Intentionally or not, the Elvis
cover stole Perkins' thunder, and he never had another Top 40 hit,
even after his move to Columbia Records in 1958. However, his songs
were kept in the public eye by such groups as
the Beatles, who
covered "Matchbox", "Honey Don't", and "Everybody's Trying To Be My
Baby". In 1968, Johnny Cash took the Perkins-written "Daddy Sang
Bass" to #1 on the country music charts. Perkins would spend a
decade in Cash's touring band.
In 1982, Perkins made a guest
appearance on Paul McCartney's chart-topping album Tug Of War,
duetting with the former Beatle on the song "Get It".
The rockabilly revival of the 1980s
helped bring Perkins back into the limelight.
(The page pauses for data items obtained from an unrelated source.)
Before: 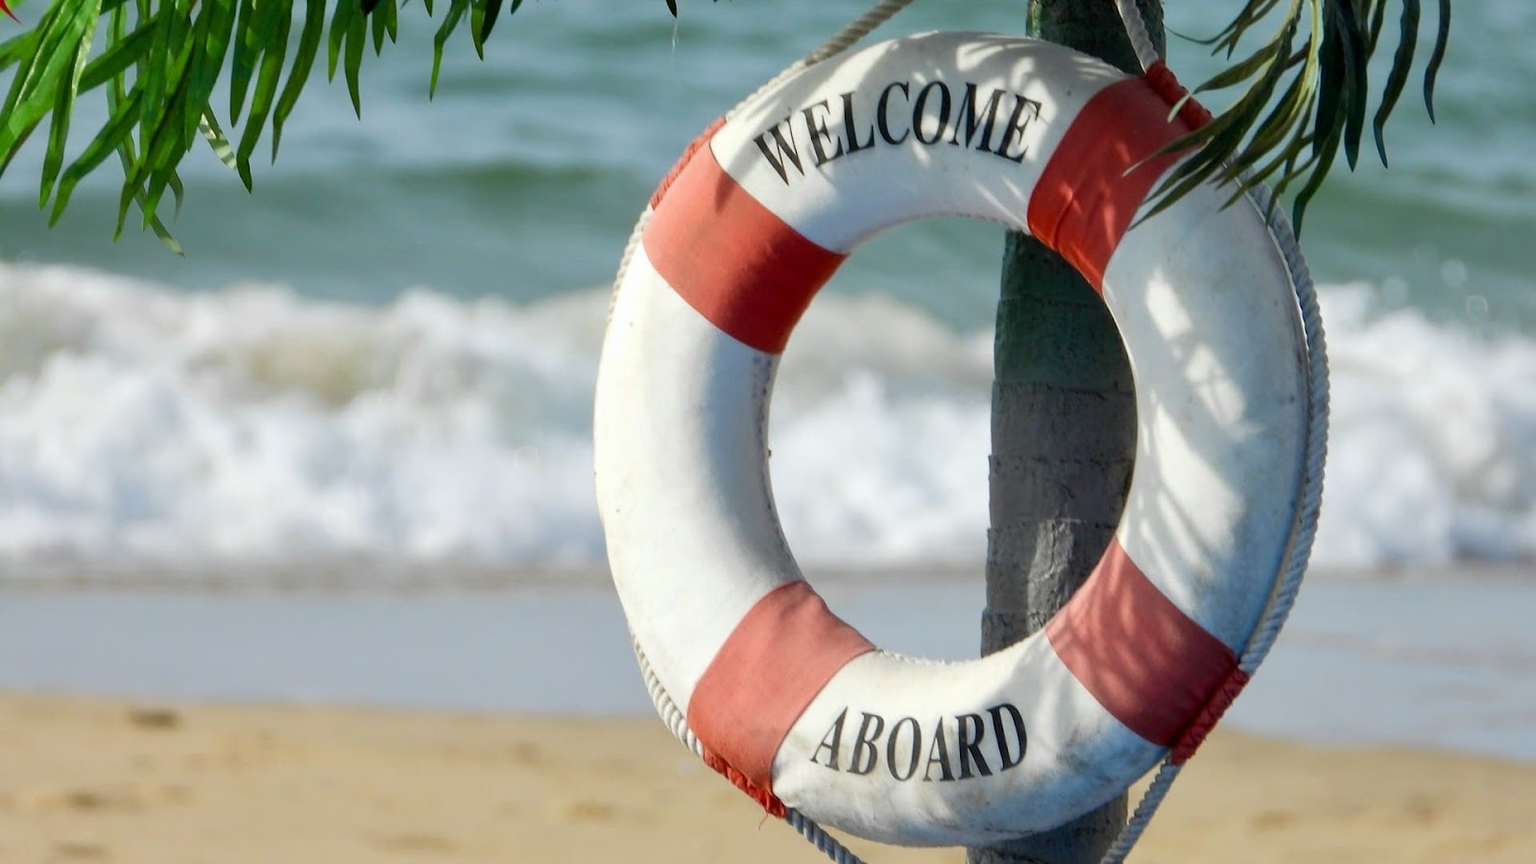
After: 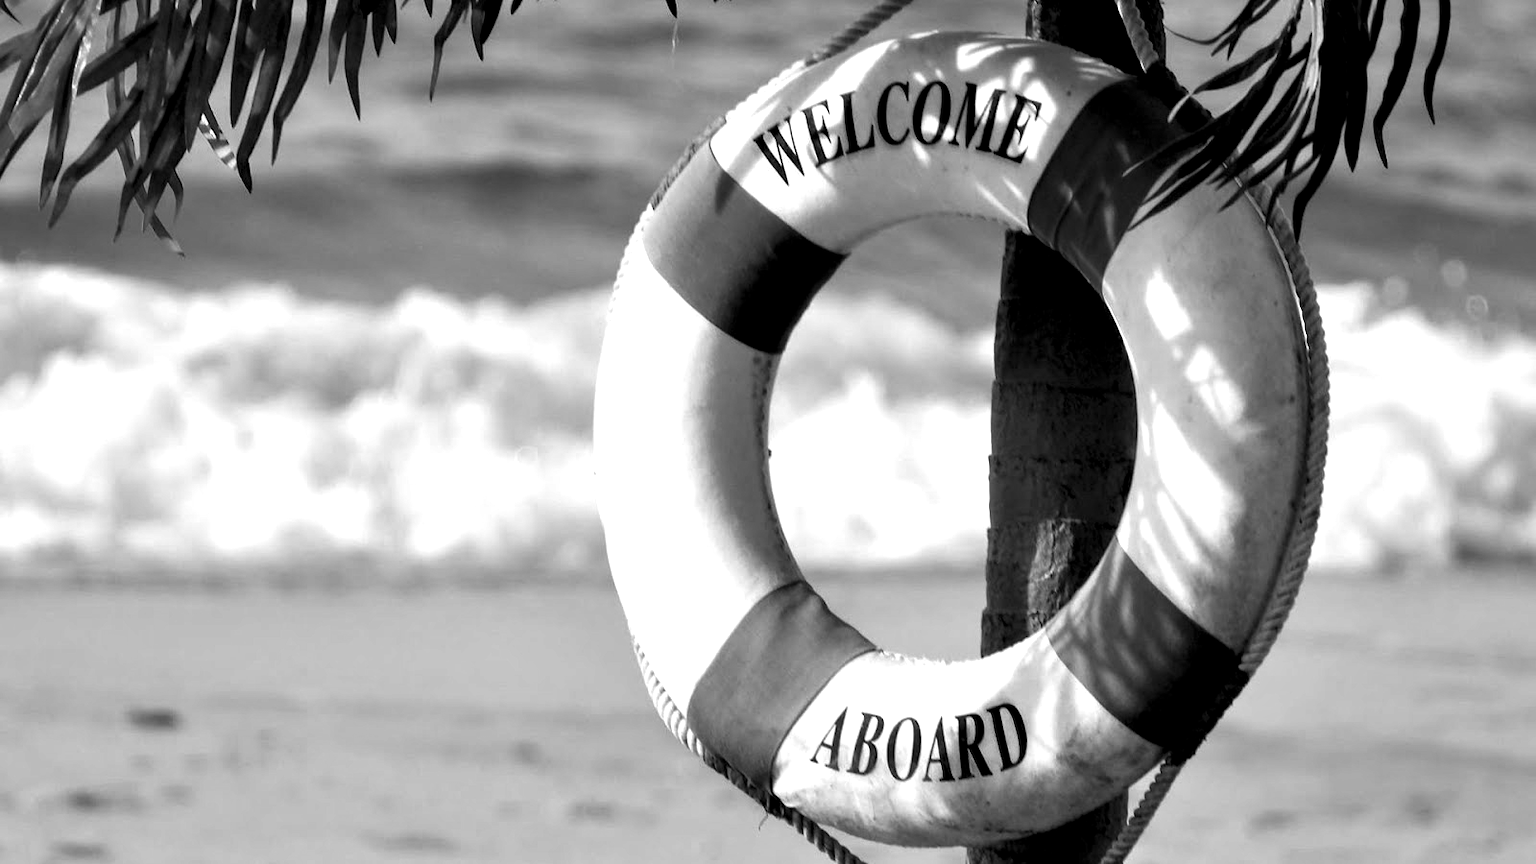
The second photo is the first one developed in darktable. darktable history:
color balance rgb: perceptual saturation grading › global saturation 20%, perceptual saturation grading › highlights -25%, perceptual saturation grading › shadows 25%
contrast equalizer: octaves 7, y [[0.6 ×6], [0.55 ×6], [0 ×6], [0 ×6], [0 ×6]], mix 0.35
monochrome: a -11.7, b 1.62, size 0.5, highlights 0.38
color correction: highlights a* -2.73, highlights b* -2.09, shadows a* 2.41, shadows b* 2.73
levels: levels [0.129, 0.519, 0.867]
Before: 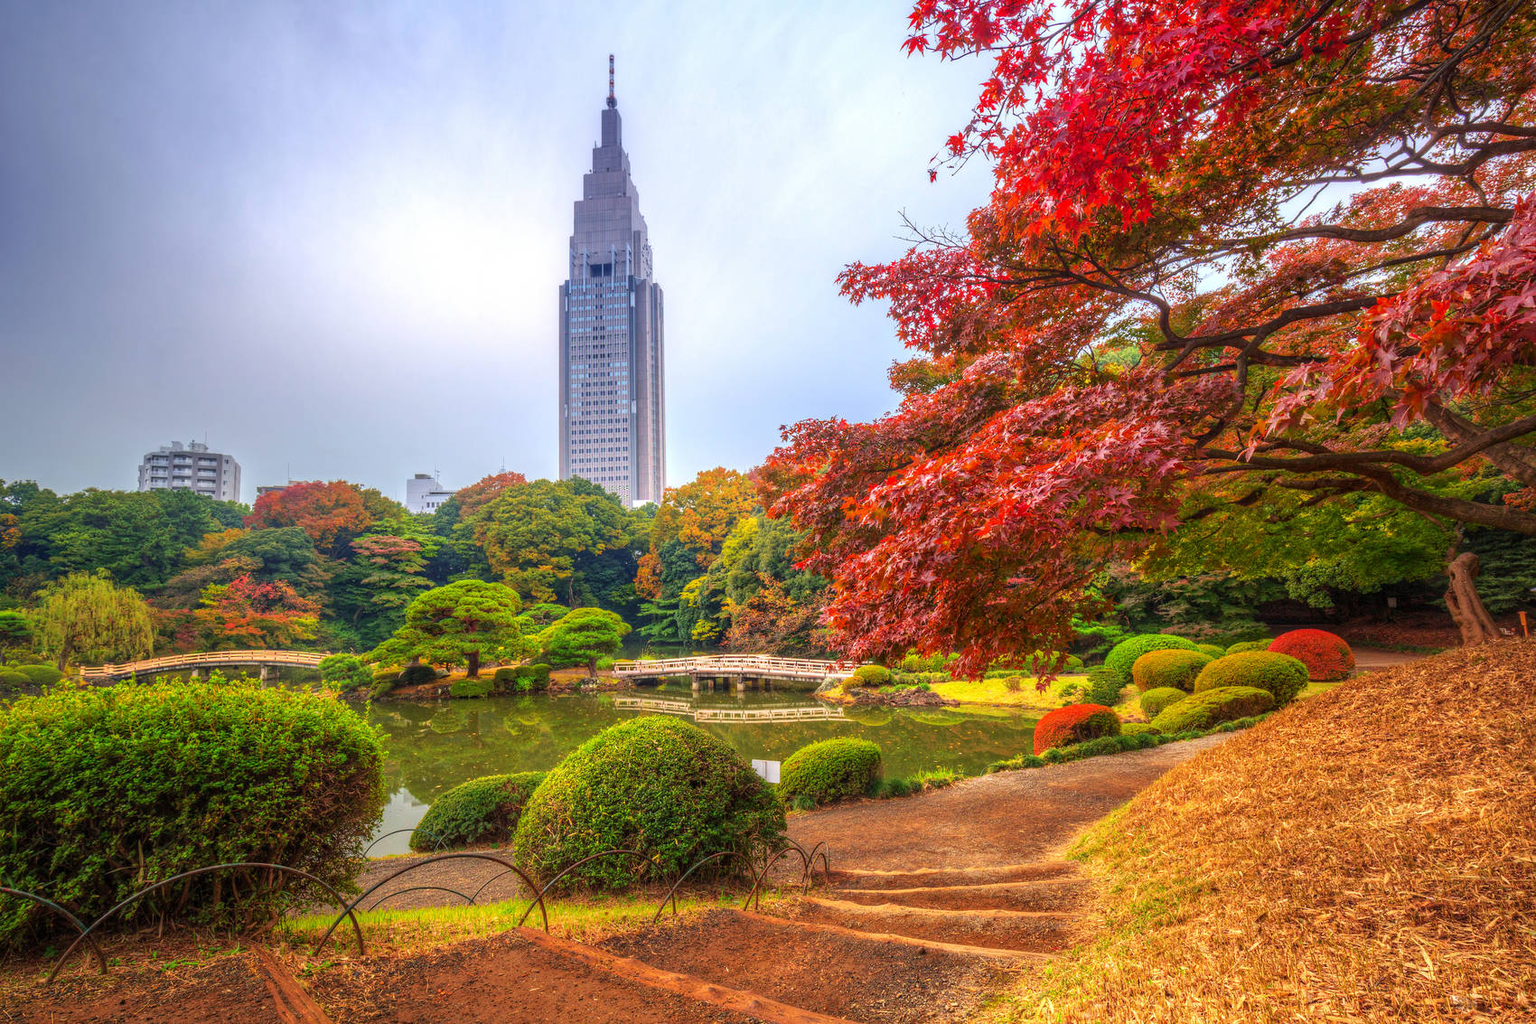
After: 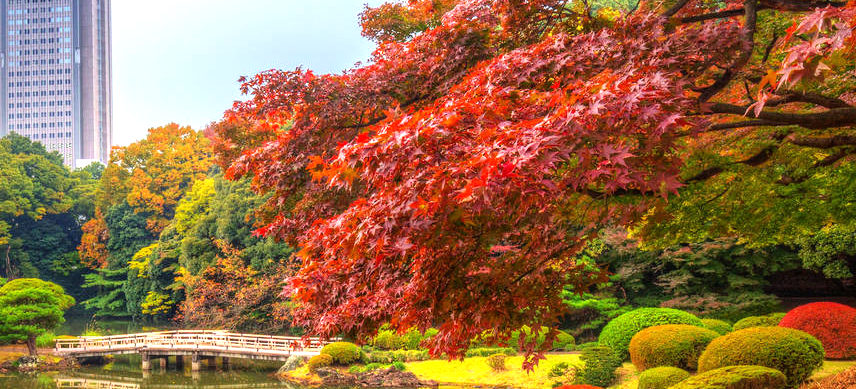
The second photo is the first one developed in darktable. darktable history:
tone equalizer: -8 EV -0.403 EV, -7 EV -0.386 EV, -6 EV -0.308 EV, -5 EV -0.214 EV, -3 EV 0.201 EV, -2 EV 0.31 EV, -1 EV 0.388 EV, +0 EV 0.431 EV
crop: left 36.719%, top 34.808%, right 12.92%, bottom 30.815%
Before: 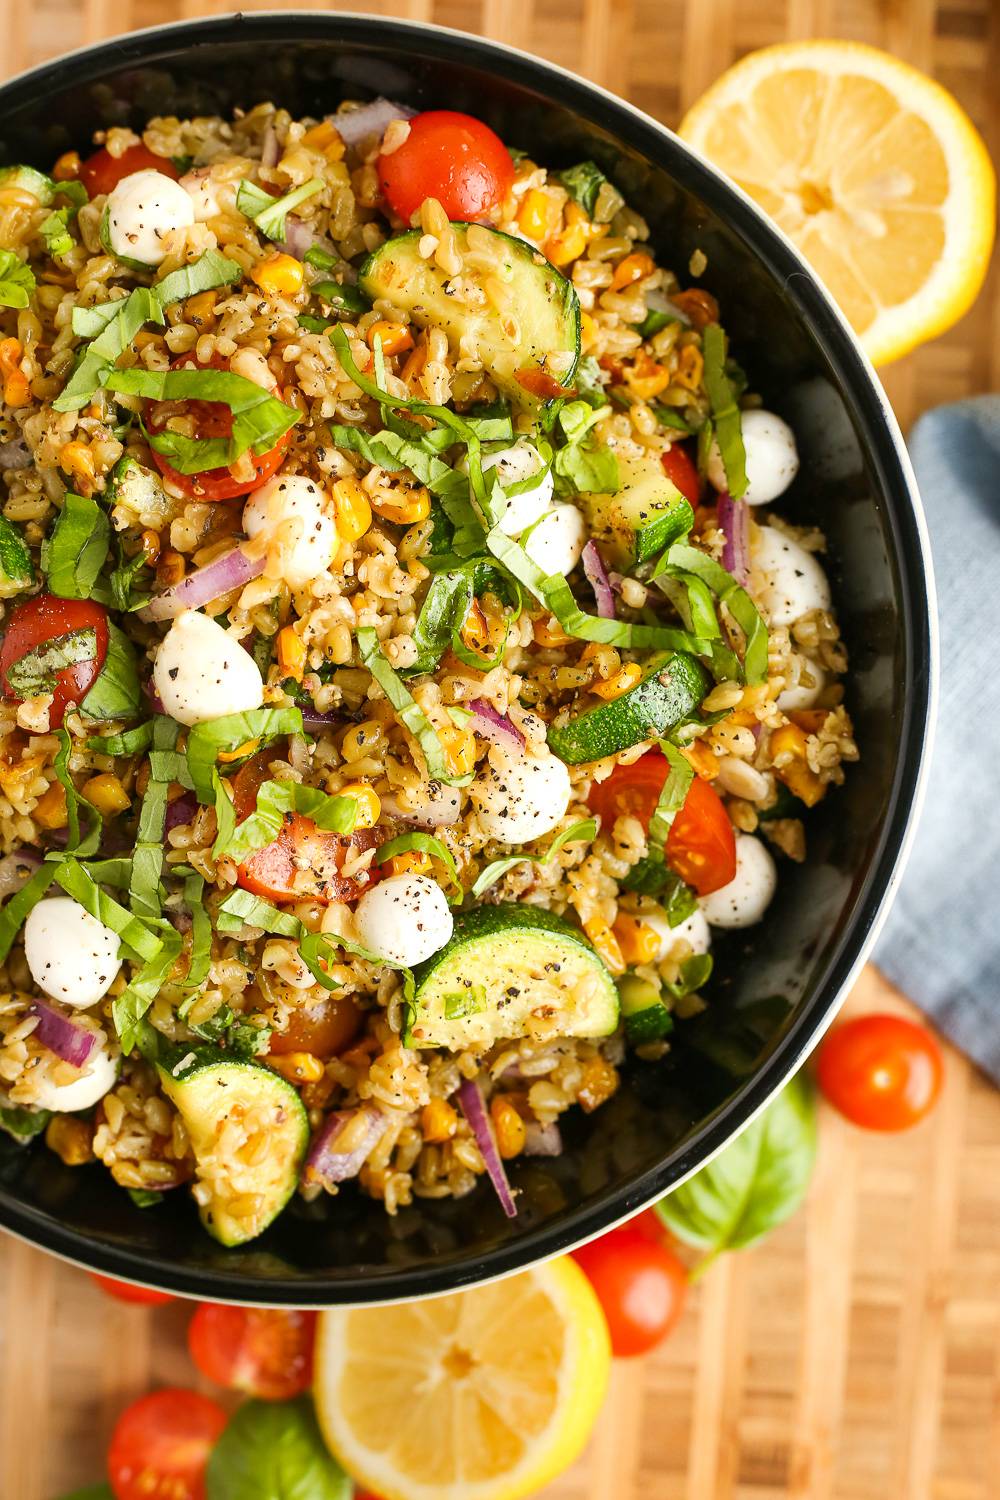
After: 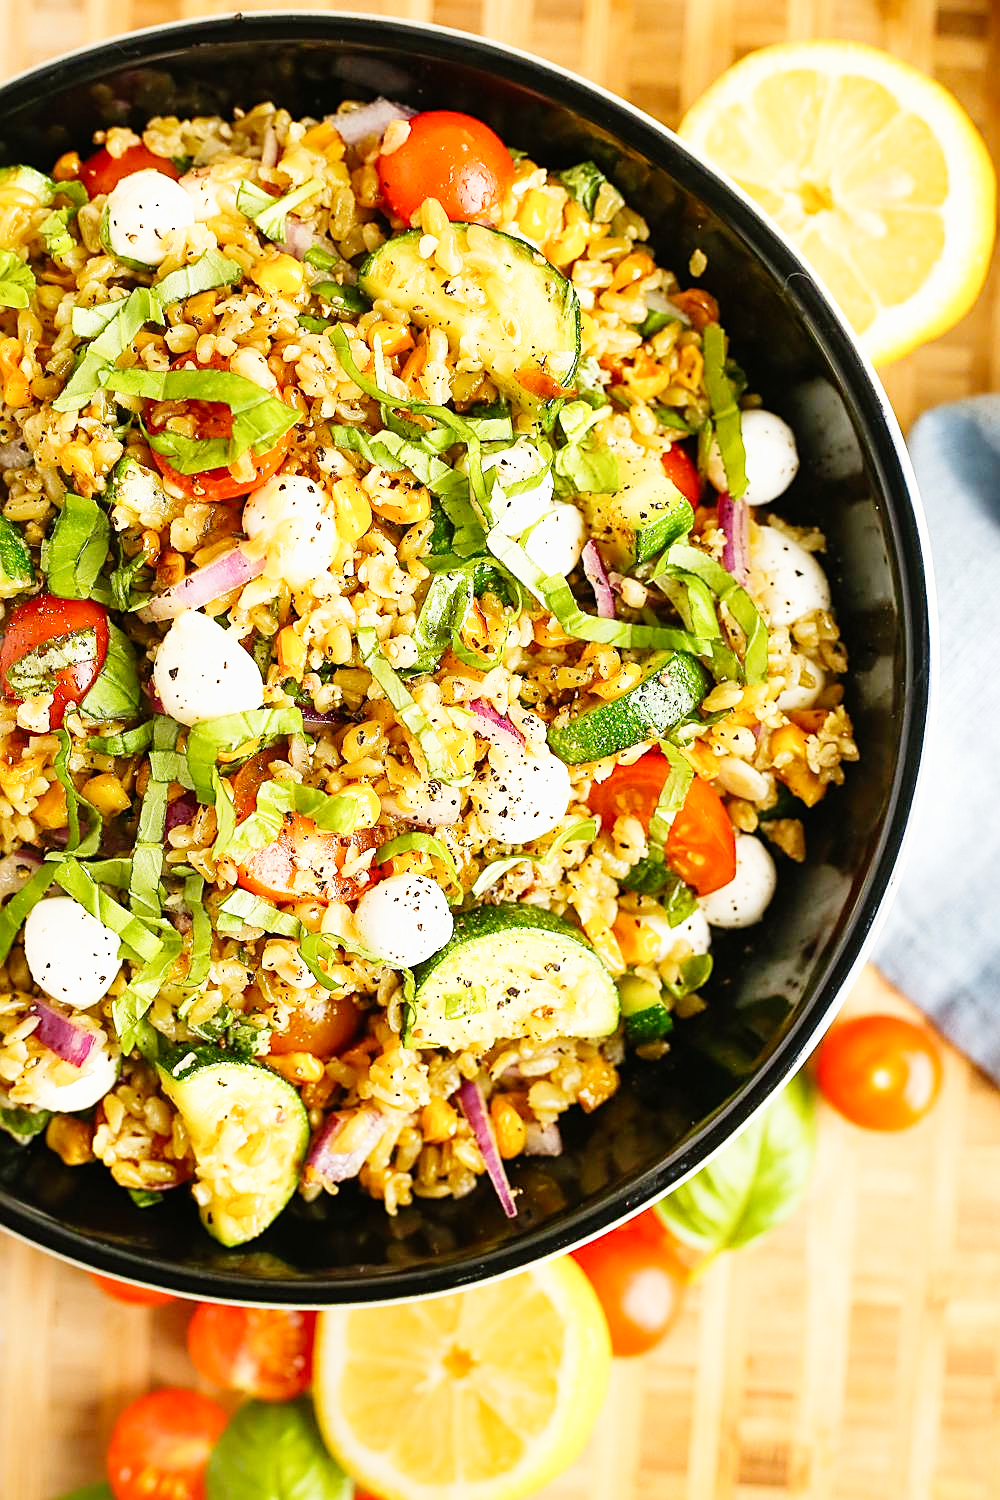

In 1985, Perkins
re-recorded "Blue Suede Shoes" with two members of the Stray Cats,
as part of the soundtrack for the movie
Porky's Revenge. The next year, George Harrison,
Eric
Clapton, and Ringo Starr appeared with him on a television special
taped in London, England, called Carl Perkins and Friends: A
Rockabilly Session.
Also in 1986, he returned to the
Sun Studios in Memphis, joining Johnny Cash, Jerry Lee Lewis and Roy
Orbison on the album Class of '55. The record was a tribute
to their early years at Sun and, specifically, the "Million Dollar
Quartet" jam session involving Perkins, Presley, Cash, and Lewis on
December 4, 1956.
In 1985, he was inducted into the
Nashville Songwriters Hall of Fame and in 1987, recognition of
Perkins' contribution to music came when he was inducted into the
Rock and Roll Hall of Fame. In addition, "Blue Suede Shoes" was
chosen as one of The Rock and Roll Hall of Fame's 500 Songs that
Shaped Rock and Roll, and as a Grammy Hall of Fame Award recipient.
Perkins' last album, Go Cat Go!,
was released in 1996, and featured new collaborations with many of
the above artists, as well as Paul Simon, John Fogerty, Tom Petty,
and Bono.
Carl Perkins died at the age of 65
from throat cancer after suffering several strokes. He is interred
in the Ridgecrest Cemetery in Jackson, Tennessee.